Janet L. McCoy


AUBURN -- An anonymous donor has presented Auburn University Libraries with a collection of very rare and beautifully elaborate scientific publications, Curtis's Botanical Magazine.

"As a journal of science, the publication is one of the pre-eminent in its field," says Dale Foster, head of the Special Collections Department of AU Libraries. "As a work of art, its exquisite hand- colored images exemplify the development of printing techniques through time."

The collection is available for viewing during normal business hours in the Special Collections Department on the ground floor of Ralph B. Draughon Library. An exhibit highlighting some of the illustrations will be displayed in the department until Sept. 12.

The hard-bound magazine is the oldest continuously published journal of color illustrations in the world, the first issued being produced in 1787.

While not well known by the general public -- with a subscription base of only 1,000 customers -- it has been one of the most influential publications in British and American gardening for more than 200 years.

The collection is a complete set of the magazine, dating from 1787 to 1983. The magazine ceased publishing after that, but years later it was restarted and AU is working to retrieve those as well.

"This accession makes Auburn University Libraries' collection one of the most comprehensive sets in the U.S. and one of the very few libraries in the world with the earliest issues," Foster said.

One reason the collection is rare is that "the magazine is a highly sought-after prize by book dealers who tend to remove the elaborate illustrations and sell them as individual works of art," he said. "But that leads to the loss of the valuable scientific information contained in the volumes."
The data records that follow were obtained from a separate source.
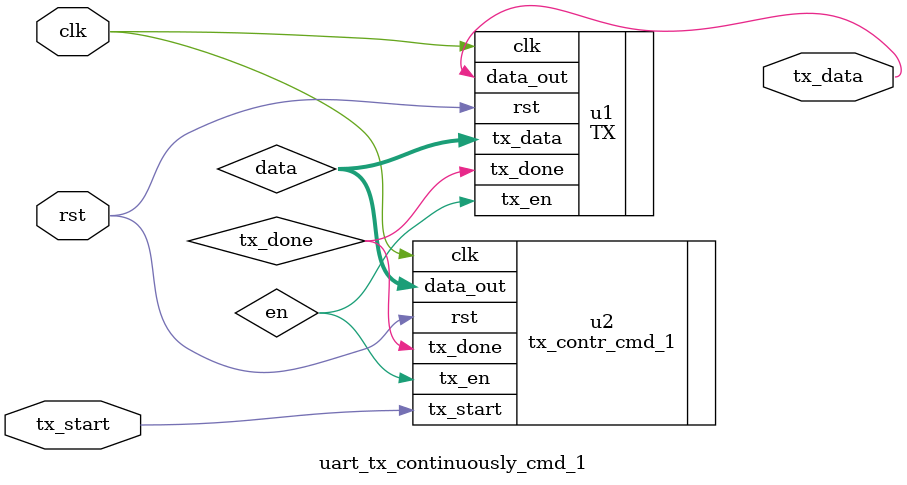
<source format=v>
`timescale 1ns / 1ps
module uart_tx_continuously_cmd_1(
	input clk,
	input rst,
	input tx_start,
	output tx_data
    );
	
	wire [7:0] data;
	wire en;
	wire tx_done;

	
	
	TX u1(
    .clk(clk),
    .rst(rst),
    .tx_data(data),
    .tx_en(en),
	.tx_done(tx_done),
    .data_out(tx_data)
    );
	
	
	tx_contr_cmd_1 u2(
	.clk(clk),
	.rst(rst),
	.tx_start(tx_start),
	.tx_done(tx_done),
	.tx_en(en),
	.data_out(data)
    );

endmodule

</source>
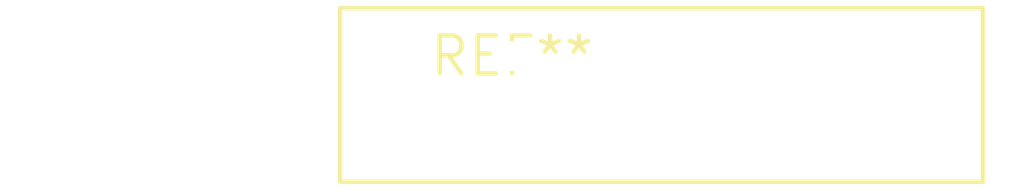
<source format=kicad_pcb>
(kicad_pcb (version 20240108) (generator pcbnew)

  (general
    (thickness 1.6)
  )

  (paper "A4")
  (layers
    (0 "F.Cu" signal)
    (31 "B.Cu" signal)
    (32 "B.Adhes" user "B.Adhesive")
    (33 "F.Adhes" user "F.Adhesive")
    (34 "B.Paste" user)
    (35 "F.Paste" user)
    (36 "B.SilkS" user "B.Silkscreen")
    (37 "F.SilkS" user "F.Silkscreen")
    (38 "B.Mask" user)
    (39 "F.Mask" user)
    (40 "Dwgs.User" user "User.Drawings")
    (41 "Cmts.User" user "User.Comments")
    (42 "Eco1.User" user "User.Eco1")
    (43 "Eco2.User" user "User.Eco2")
    (44 "Edge.Cuts" user)
    (45 "Margin" user)
    (46 "B.CrtYd" user "B.Courtyard")
    (47 "F.CrtYd" user "F.Courtyard")
    (48 "B.Fab" user)
    (49 "F.Fab" user)
    (50 "User.1" user)
    (51 "User.2" user)
    (52 "User.3" user)
    (53 "User.4" user)
    (54 "User.5" user)
    (55 "User.6" user)
    (56 "User.7" user)
    (57 "User.8" user)
    (58 "User.9" user)
  )

  (setup
    (pad_to_mask_clearance 0)
    (pcbplotparams
      (layerselection 0x00010fc_ffffffff)
      (plot_on_all_layers_selection 0x0000000_00000000)
      (disableapertmacros false)
      (usegerberextensions false)
      (usegerberattributes false)
      (usegerberadvancedattributes false)
      (creategerberjobfile false)
      (dashed_line_dash_ratio 12.000000)
      (dashed_line_gap_ratio 3.000000)
      (svgprecision 4)
      (plotframeref false)
      (viasonmask false)
      (mode 1)
      (useauxorigin false)
      (hpglpennumber 1)
      (hpglpenspeed 20)
      (hpglpendiameter 15.000000)
      (dxfpolygonmode false)
      (dxfimperialunits false)
      (dxfusepcbnewfont false)
      (psnegative false)
      (psa4output false)
      (plotreference false)
      (plotvalue false)
      (plotinvisibletext false)
      (sketchpadsonfab false)
      (subtractmaskfromsilk false)
      (outputformat 1)
      (mirror false)
      (drillshape 1)
      (scaleselection 1)
      (outputdirectory "")
    )
  )

  (net 0 "")

  (footprint "RV_Disc_D21.5mm_W5.8mm_P10mm" (layer "F.Cu") (at 0 0))

)

</source>
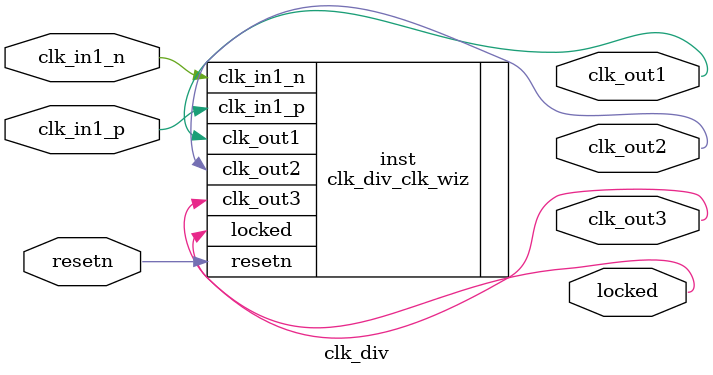
<source format=v>


`timescale 1ps/1ps

(* CORE_GENERATION_INFO = "clk_div,clk_wiz_v6_0_12_0_0,{component_name=clk_div,use_phase_alignment=true,use_min_o_jitter=false,use_max_i_jitter=false,use_dyn_phase_shift=false,use_inclk_switchover=false,use_dyn_reconfig=false,enable_axi=0,feedback_source=FDBK_AUTO,PRIMITIVE=MMCM,num_out_clk=3,clkin1_period=5.000,clkin2_period=10.0,use_power_down=false,use_reset=true,use_locked=true,use_inclk_stopped=false,feedback_type=SINGLE,CLOCK_MGR_TYPE=NA,manual_override=false}" *)

module clk_div 
 (
  // Clock out ports
  output        clk_out1,
  output        clk_out2,
  output        clk_out3,
  // Status and control signals
  input         resetn,
  output        locked,
 // Clock in ports
  input         clk_in1_p,
  input         clk_in1_n
 );

  clk_div_clk_wiz inst
  (
  // Clock out ports  
  .clk_out1(clk_out1),
  .clk_out2(clk_out2),
  .clk_out3(clk_out3),
  // Status and control signals               
  .resetn(resetn), 
  .locked(locked),
 // Clock in ports
  .clk_in1_p(clk_in1_p),
  .clk_in1_n(clk_in1_n)
  );

endmodule

</source>
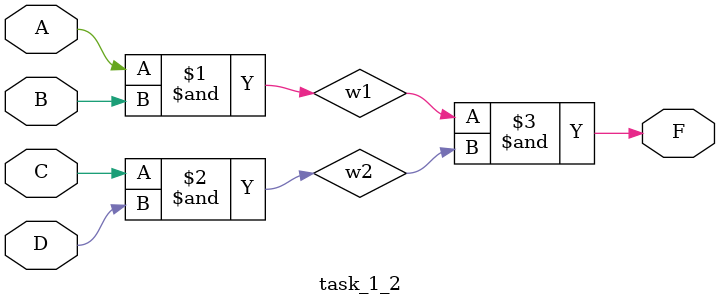
<source format=v>
module task_1_2(A, B, C, D, F);
   
   output F;
   input  A, B, C, D;
   wire   w1, w2;

   and G1(w1, A, B);
   and G2(w2, C, D);
   and G3(F, w1, w2);

  endmodule
</source>
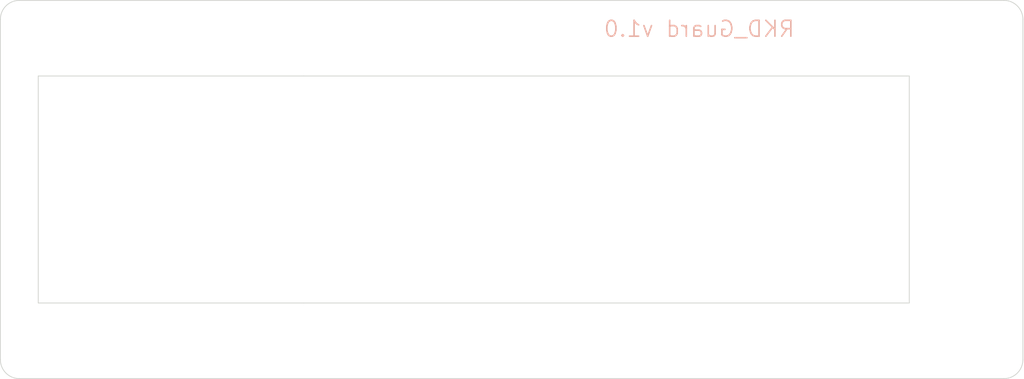
<source format=kicad_pcb>
(kicad_pcb
	(version 20240108)
	(generator "pcbnew")
	(generator_version "8.0")
	(general
		(thickness 1.6)
		(legacy_teardrops no)
	)
	(paper "A4")
	(layers
		(0 "F.Cu" signal)
		(31 "B.Cu" signal)
		(32 "B.Adhes" user "B.Adhesive")
		(33 "F.Adhes" user "F.Adhesive")
		(34 "B.Paste" user)
		(35 "F.Paste" user)
		(36 "B.SilkS" user "B.Silkscreen")
		(37 "F.SilkS" user "F.Silkscreen")
		(38 "B.Mask" user)
		(39 "F.Mask" user)
		(40 "Dwgs.User" user "User.Drawings")
		(41 "Cmts.User" user "User.Comments")
		(42 "Eco1.User" user "User.Eco1")
		(43 "Eco2.User" user "User.Eco2")
		(44 "Edge.Cuts" user)
		(45 "Margin" user)
		(46 "B.CrtYd" user "B.Courtyard")
		(47 "F.CrtYd" user "F.Courtyard")
		(48 "B.Fab" user)
		(49 "F.Fab" user)
		(50 "User.1" user)
		(51 "User.2" user)
		(52 "User.3" user)
		(53 "User.4" user)
		(54 "User.5" user)
		(55 "User.6" user)
		(56 "User.7" user)
		(57 "User.8" user)
		(58 "User.9" user)
	)
	(setup
		(pad_to_mask_clearance 0)
		(allow_soldermask_bridges_in_footprints no)
		(pcbplotparams
			(layerselection 0x00010f0_ffffffff)
			(plot_on_all_layers_selection 0x0000000_00000000)
			(disableapertmacros no)
			(usegerberextensions no)
			(usegerberattributes no)
			(usegerberadvancedattributes no)
			(creategerberjobfile no)
			(dashed_line_dash_ratio 12.000000)
			(dashed_line_gap_ratio 3.000000)
			(svgprecision 4)
			(plotframeref no)
			(viasonmask no)
			(mode 1)
			(useauxorigin no)
			(hpglpennumber 1)
			(hpglpenspeed 20)
			(hpglpendiameter 15.000000)
			(pdf_front_fp_property_popups yes)
			(pdf_back_fp_property_popups yes)
			(dxfpolygonmode yes)
			(dxfimperialunits yes)
			(dxfusepcbnewfont yes)
			(psnegative no)
			(psa4output no)
			(plotreference yes)
			(plotvalue yes)
			(plotfptext yes)
			(plotinvisibletext no)
			(sketchpadsonfab no)
			(subtractmaskfromsilk no)
			(outputformat 1)
			(mirror no)
			(drillshape 0)
			(scaleselection 1)
			(outputdirectory "../../../../Order/20241231/RKD01/Guard/")
		)
	)
	(net 0 "")
	(footprint "kbd_Hole:m2_Screw_Hole" (layer "F.Cu") (at 83.34375 26.19375))
	(footprint "kbd_Hole:m2_Screw_Hole" (layer "F.Cu") (at 83.34375 26.19375))
	(footprint "kbd_Hole:m2_Screw_Hole" (layer "F.Cu") (at 83.34375 35.71875))
	(gr_line
		(start 40.48125 23.8125)
		(end 40.48125 38.1)
		(stroke
			(width 0.1)
			(type default)
		)
		(layer "Cmts.User")
		(uuid "3cf7eb14-2dcb-42b4-bbb4-75ce55f70c0a")
	)
	(gr_arc
		(start 21.43125 20.240625)
		(mid 21.779976 19.398726)
		(end 22.621875 19.05)
		(stroke
			(width 0.05)
			(type default)
		)
		(layer "Edge.Cuts")
		(uuid "1c0eff52-edac-4961-b5c9-cfc9e0af803f")
	)
	(gr_arc
		(start 85.724975 41.67185)
		(mid 85.376256 42.513756)
		(end 84.53435 42.862475)
		(stroke
			(width 0.05)
			(type default)
		)
		(layer "Edge.Cuts")
		(uuid "38137764-b847-499d-9d78-ccb45025a91f")
	)
	(gr_line
		(start 84.53435 19.05)
		(end 22.621875 19.05)
		(stroke
			(width 0.05)
			(type default)
		)
		(layer "Edge.Cuts")
		(uuid "3b6c3fae-b3d2-4e84-80fe-eca926a12519")
	)
	(gr_arc
		(start 84.53435 19.05)
		(mid 85.376256 19.398719)
		(end 85.724975 20.240625)
		(stroke
			(width 0.05)
			(type default)
		)
		(layer "Edge.Cuts")
		(uuid "59f56c94-244d-49d0-b90d-1e6064c2cfaa")
	)
	(gr_line
		(start 40.48125 23.8125)
		(end 78.58125 23.8125)
		(stroke
			(width 0.05)
			(type default)
		)
		(layer "Edge.Cuts")
		(uuid "5a2a96e0-9445-4dd8-aef7-2183dcbc4590")
	)
	(gr_arc
		(start 22.621875 42.8625)
		(mid 21.779976 42.513774)
		(end 21.43125 41.671875)
		(stroke
			(width 0.05)
			(type default)
		)
		(layer "Edge.Cuts")
		(uuid "887ae90e-ba47-43dc-b04f-07e8cf940f1f")
	)
	(gr_line
		(start 78.58125 23.8125)
		(end 78.58125 38.1)
		(stroke
			(width 0.05)
			(type default)
		)
		(layer "Edge.Cuts")
		(uuid "8d6a19b8-93c2-48c7-b7a2-e6f7239e88ab")
	)
	(gr_line
		(start 40.48125 23.8125)
		(end 23.8125 23.8125)
		(stroke
			(width 0.05)
			(type default)
		)
		(layer "Edge.Cuts")
		(uuid "8fb223ca-b1aa-47ff-b46f-c567c6c9a60a")
	)
	(gr_line
		(start 23.8125 38.1)
		(end 40.48125 38.1)
		(stroke
			(width 0.05)
			(type default)
		)
		(layer "Edge.Cuts")
		(uuid "8fcff79b-d7ea-4e68-8c9e-33dddcbf5458")
	)
	(gr_line
		(start 23.8125 38.1)
		(end 23.8125 23.8125)
		(stroke
			(width 0.05)
			(type default)
		)
		(layer "Edge.Cuts")
		(uuid "d4778146-c2d8-408d-9da4-3f476c398c38")
	)
	(gr_line
		(start 22.621875 42.8625)
		(end 84.53435 42.862475)
		(stroke
			(width 0.05)
			(type default)
		)
		(layer "Edge.Cuts")
		(uuid "d493e75b-a02f-4d67-8c40-a0432c7f64a1")
	)
	(gr_line
		(start 85.724975 41.67185)
		(end 85.724975 20.240625)
		(stroke
			(width 0.05)
			(type default)
		)
		(layer "Edge.Cuts")
		(uuid "d65ca228-8904-4f14-b421-189ff820bda5")
	)
	(gr_line
		(start 21.43125 41.671875)
		(end 21.43125 20.240625)
		(stroke
			(width 0.05)
			(type default)
		)
		(layer "Edge.Cuts")
		(uuid "da13bc86-2ad1-4d86-8e5a-7c4c47410988")
	)
	(gr_line
		(start 78.58125 38.1)
		(end 40.48125 38.1)
		(stroke
			(width 0.05)
			(type default)
		)
		(layer "Edge.Cuts")
		(uuid "f151f6d1-bd14-4545-aad4-6c98999d197f")
	)
	(gr_text "RKD_Guard v1.0"
		(at 71.4375 21.43125 0)
		(layer "B.SilkS")
		(uuid "eb9c8690-ad52-489a-a58f-54b812cc44ca")
		(effects
			(font
				(size 1 1)
				(thickness 0.1)
			)
			(justify left bottom mirror)
		)
	)
)

</source>
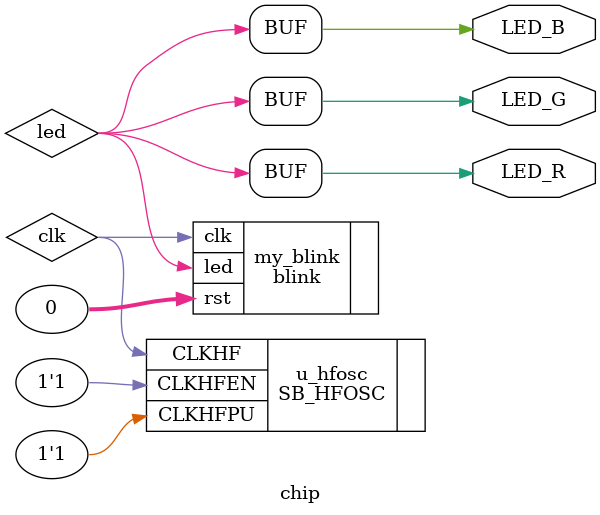
<source format=v>

module chip (
	output	LED_R,
	output	LED_G,
	output	LED_B
	);

	wire clk, led;

	SB_HFOSC u_hfosc (
        	.CLKHFPU(1'b1),
        	.CLKHFEN(1'b1),
        	.CLKHF(clk)
    	);

	blink my_blink (
		.clk(clk),
		.rst(0),
    		.led(led)
	);

	assign LED_R = led;
	assign LED_G = led;
	assign LED_B = led;

endmodule

</source>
Each magazine contains a four-part volume featuring 24 botanically-precise plant portraits reproduced from watercolor originals by some of the world's leading botanical artists. Detailed but readable texts combine horticultural and botanical information with information such as history, conservation and economic uses of a world-wide range of plants.

"At first look, the most distinctive feature of the magazines are their spectacular hand-painted illustrations of plants and flowers," Foster said. "However, the publication has the distinction of being one of the most authoritative scientific publications in the field."

Jerome Ward, a botanical consultant and former curator of AU's Department Herbarium, said "the most significant reason for utilizing Curtis's Botanical Magazine is to help provide an important bridge between art and science.

"It provides a crucial benchmark for reassessing and redefining our mission and our overall approach to botanical science," Ward said. "It should renew our vision and offer a fresh perspective on the beauty of plant life, the wonder of floral symmetry and deepen our ability to see plant features."